Lecz ten sam apostoł pokazuje, że ta świątynia nie jest jeszcze dokończona, mówiąc: „Zbudowani na fundamencie apostołów i proroków, którego jest gruntownym węgielnym kamieniem sam Jezus Chrystus” – Efezj. 2:20. Ap. Piotr wyjaśnia, że poświęceni jako żywe kamienie do duchowej chwalebnej świątyni poza zasłoną, są obecnie kształtowani, rzeźbieni, ogładzani i dopasowywani do swych miejsc.

POZAFIGURALNA ŚWIĄTYNIA

Ta chwalebna świątynia – Chrystus, przez moc pierwszego zmartwychwstania stanie się uczestnikiem chwały, czci i nieśmiertelności, boskiej natury, a podczas Tysiąclecia Ojciec Niebieski będzie udzielał swych błogosławieństw dla świata ludzkości dla podźwignięcia go z grzechu i śmierci. Tak więc jak najwyższy kapłan w szatach czci i chwały wyobrażał Chrystusa, Mesjasza, Jezusa jako Głowę, a Kościół jako Jego Ciało, tak świątynia, w której sprawował służbę, w podobny sposób symbolizowała samego Zbawiciela i sam Kościół. Jedna ilustracja ukazuje pokrewieństwo, czyli łączność pomiędzy Bogiem a ludźmi, druga przedstawia inny zarys tej samej usługi pojednania, jakie ostatecznie obejmie świat ludzkości.
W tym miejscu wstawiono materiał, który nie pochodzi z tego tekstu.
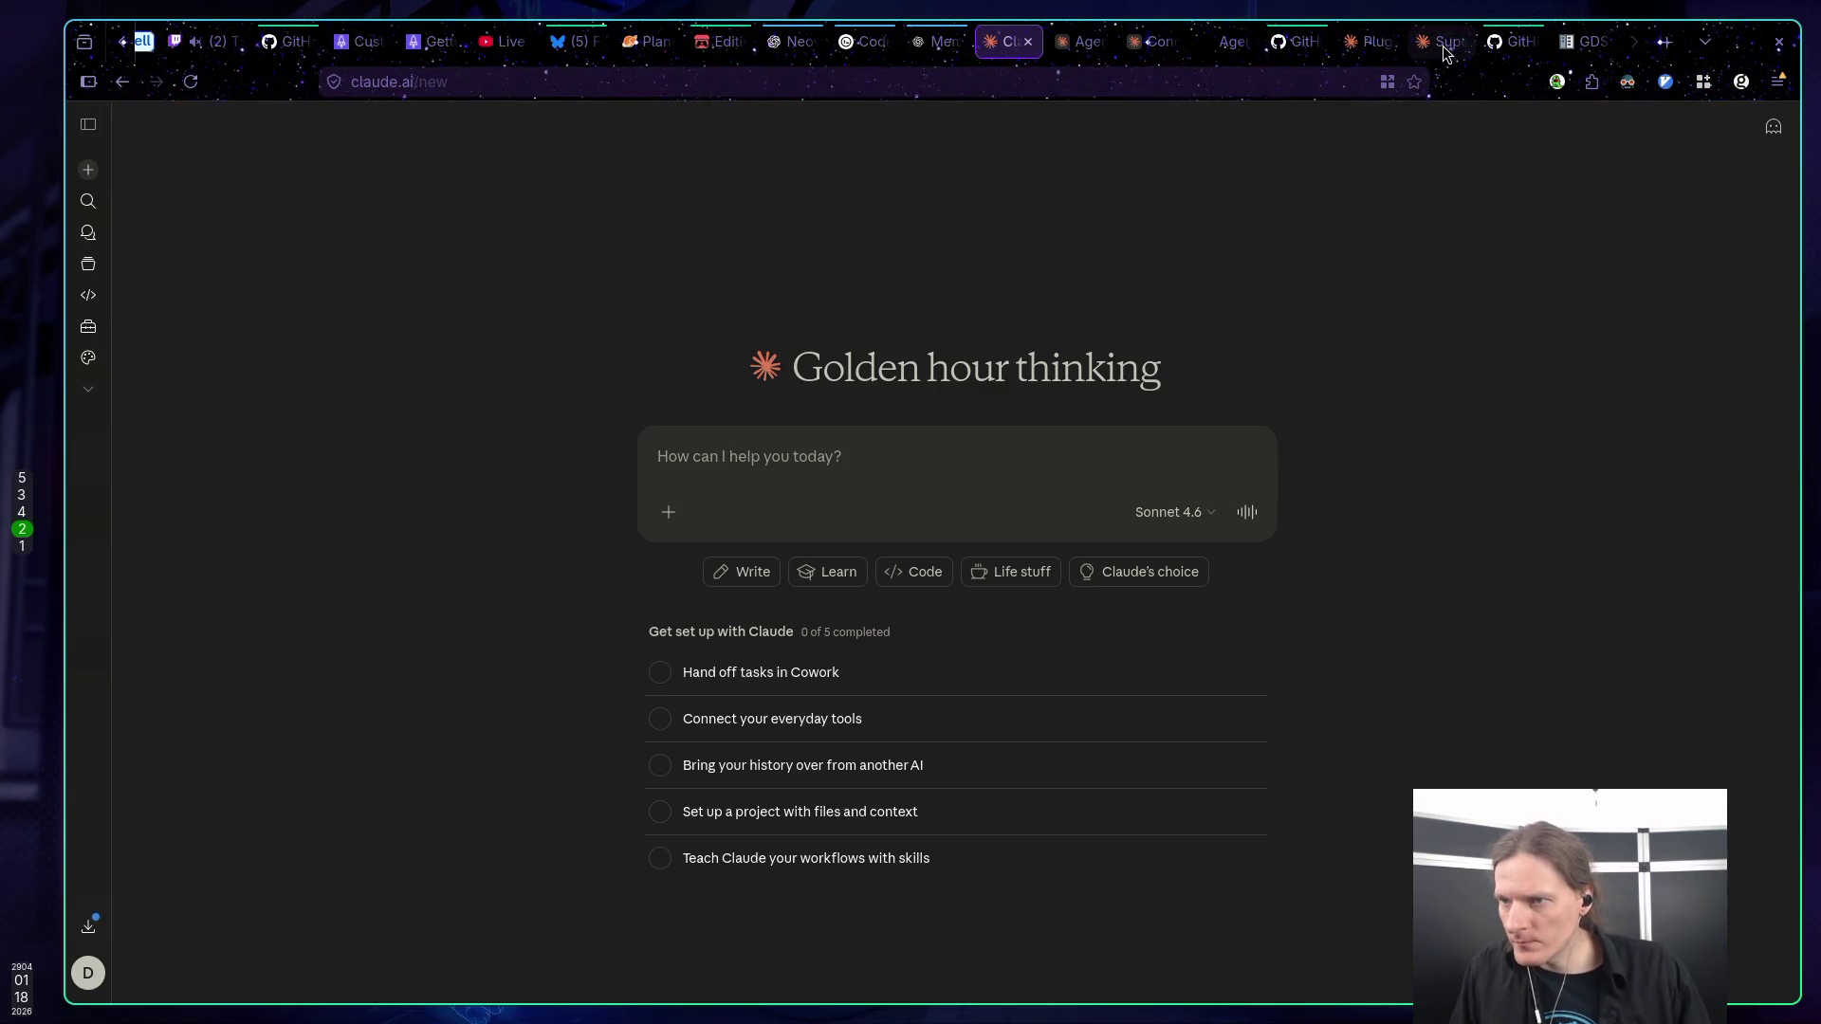
mouse_move(1445, 52)
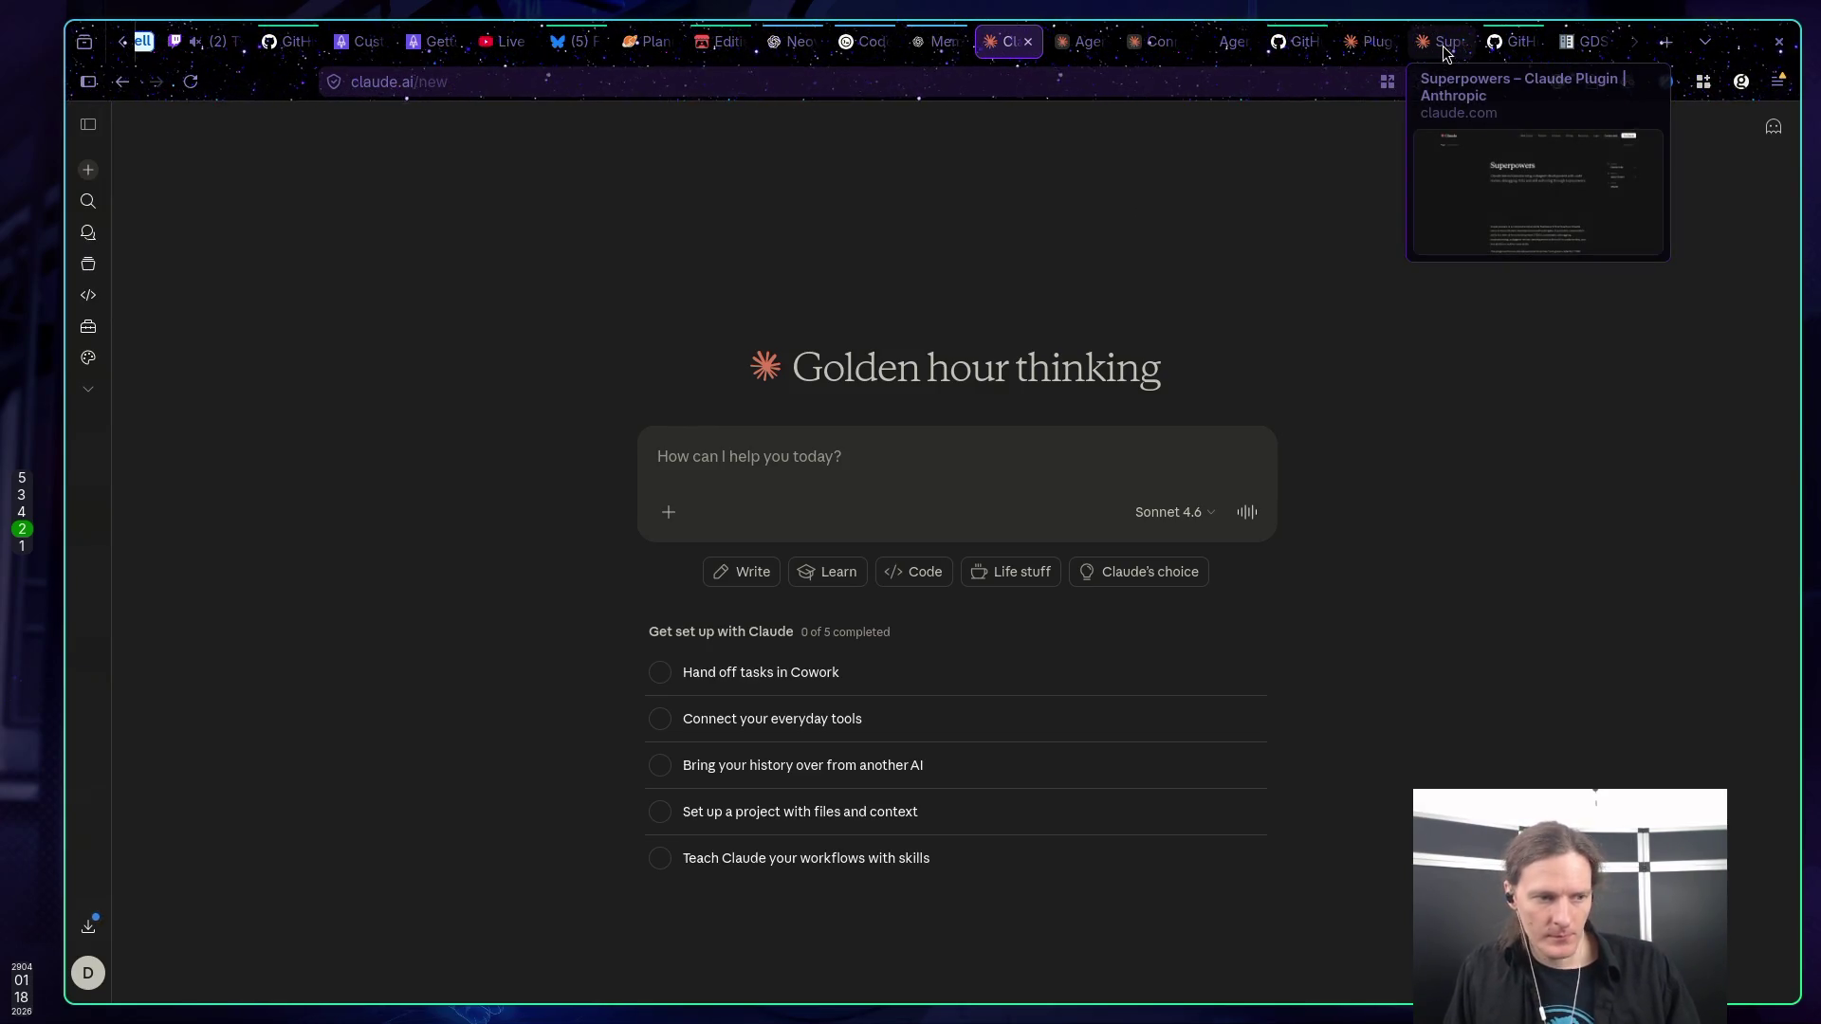
click(1445, 43)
Z tego punktu widzenia możemy z przyjemnością widzieć, że świątynia Boża zbudowana przez Salomona reprezentowała chwalebną klasę i bogate błogosławieństwa Boże dla ludzkości, a także odpowiednio wskazywała na bogactwa łaski Bożej i dlatego musiała być w najwyższym stopniu kosztowna, ozdobna i piękna. Lecz teraz w ścisłym znaczeniu tego słowa te żywe kamienie są poddawane procesowi rzeźbienia i polerowania, a miejsca obróbki kamieni i ich otoczenie nie są wspaniałe i piękne. Raczej jak to oświadcza apostoł – Kościół w obecnych warunkach jest ciałem upokorzenia, co zostało niewłaściwie przetłumaczone na „nasze podłe ciało”. Kościół w obecnym życiu, podobnie jak jego Pan, jest w świecie znieważany, pogardzany, prześladowany, „przez cały dzień zabijany” i jest traktowany „jako śmieci tego świata i jako omieciny u wszystkich”. Jest to w pełnej harmonii z tymi aktualnymi warunkami wyrażonymi w Piśmie Świętym, znanymi nam przez doświadczenie, że możemy widzieć, iż taka jest wola Boża, aby nasze obecne religijne warunki były upokorzone, niepozorne, niedrogie, w zamiarze, aby nasza energia mogła być bardziej skutecznie użyta w kontynuowaniu dzieła obecnego czasu raczej niż w dążeniu do tworzenia typów „chwały jaka ma nastąpić” podczas „przemiany” przy zmartwychwstaniu.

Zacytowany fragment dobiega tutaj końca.